▸ **What is required**: Copy all the rows below word for word, and leave the pictures out of your answer.

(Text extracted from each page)
============================================================

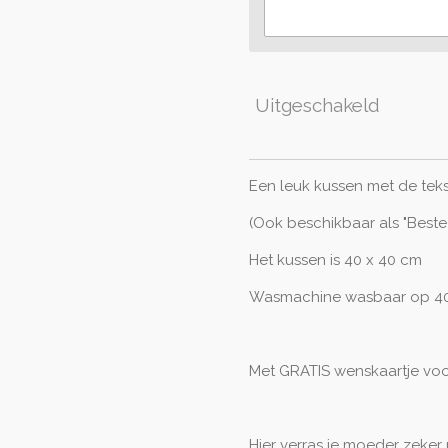
Uitgeschakeld
Een leuk kussen met de teks
(Ook beschikbaar als "Best
Het kussen is 40 x 40 cm
Wasmachine wasbaar op 40
Met GRATIS wenskaartje vo
Hier verras je moeder zeker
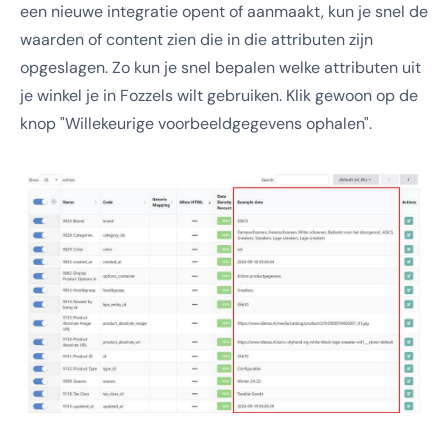
een nieuwe integratie opent of aanmaakt, kun je snel de
waarden of content zien die in die attributen zijn
opgeslagen. Zo kun je snel bepalen welke attributen uit
je winkel je in Fozzels wilt gebruiken. Klik gewoon op de
knop "Willekeurige voorbeeldgegevens ophalen".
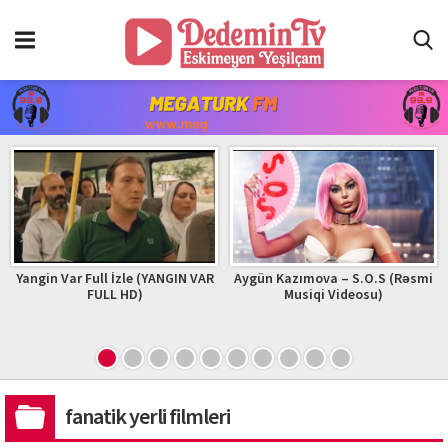
Yangin Var Full İzle (YANGIN VAR
Aygün Kazımova – S.O.S (Rəsmi
FULL HD)
Musiqi Videosu)
fanatik yerli filmleri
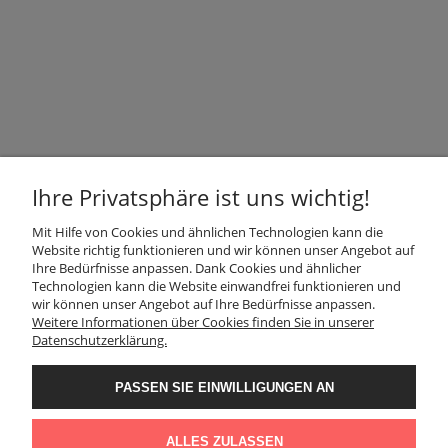
GESCHÄFT
Ihre Privatsphäre ist uns wichtig!
Mit Hilfe von Cookies und ähnlichen Technologien kann die
INFORMATION
Website richtig funktionieren und wir können unser Angebot auf
Ihre Bedürfnisse anpassen. Dank Cookies und ähnlicher
Technologien kann die Website einwandfrei funktionieren und
KUNDENDIENST
wir können unser Angebot auf Ihre Bedürfnisse anpassen.
Weitere Informationen über Cookies finden Sie in unserer
Datenschutzerklärung.
FOLGEN SIE UNS
PASSEN SIE EINWILLIGUNGEN AN
Der Verwalter der Daten, die Sie hier eingeben, sind wir, d. h.: Granit
KONTAKT
Naturalny Sp. z o.o.. Die Daten werden für Direktmarketingzwecke unserer
Produkte und Dienstleistungen verarbeitet. Rechtsgrundlage für die
ALLES ZULASSEN
Datenverarbeitung ist ein berechtigtes Interesse des Verwalters.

============================================================

▸ **Response area**:
Uitgeschakeld
Een leuk kussen met de teks
(Ook beschikbaar als "Best
Het kussen is 40 x 40 cm
Wasmachine wasbaar op 40
Met GRATIS wenskaartje vo
Hier verras je moeder zeker
een nieuwe integratie opent of aanmaakt, kun je snel de
waarden of content zien die in die attributen zijn
opgeslagen. Zo kun je snel bepalen welke attributen uit
je winkel je in Fozzels wilt gebruiken. Klik gewoon op de
knop "Willekeurige voorbeeldgegevens ophalen".
Yangin Var Full İzle (YANGIN VAR
Aygün Kazımova – S.O.S (Rəsmi
FULL HD)
Musiqi Videosu)
fanatik yerli filmleri
GESCHÄFT
Ihre Privatsphäre ist uns wichtig!
Mit Hilfe von Cookies und ähnlichen Technologien kann die
INFORMATION
Website richtig funktionieren und wir können unser Angebot auf
Ihre Bedürfnisse anpassen. Dank Cookies und ähnlicher
Technologien kann die Website einwandfrei funktionieren und
KUNDENDIENST
wir können unser Angebot auf Ihre Bedürfnisse anpassen.
Weitere Informationen über Cookies finden Sie in unserer
Datenschutzerklärung.
FOLGEN SIE UNS
PASSEN SIE EINWILLIGUNGEN AN
Der Verwalter der Daten, die Sie hier eingeben, sind wir, d. h.: Granit
KONTAKT
Naturalny Sp. z o.o.. Die Daten werden für Direktmarketingzwecke unserer
Produkte und Dienstleistungen verarbeitet. Rechtsgrundlage für die
ALLES ZULASSEN
Datenverarbeitung ist ein berechtigtes Interesse des Verwalters.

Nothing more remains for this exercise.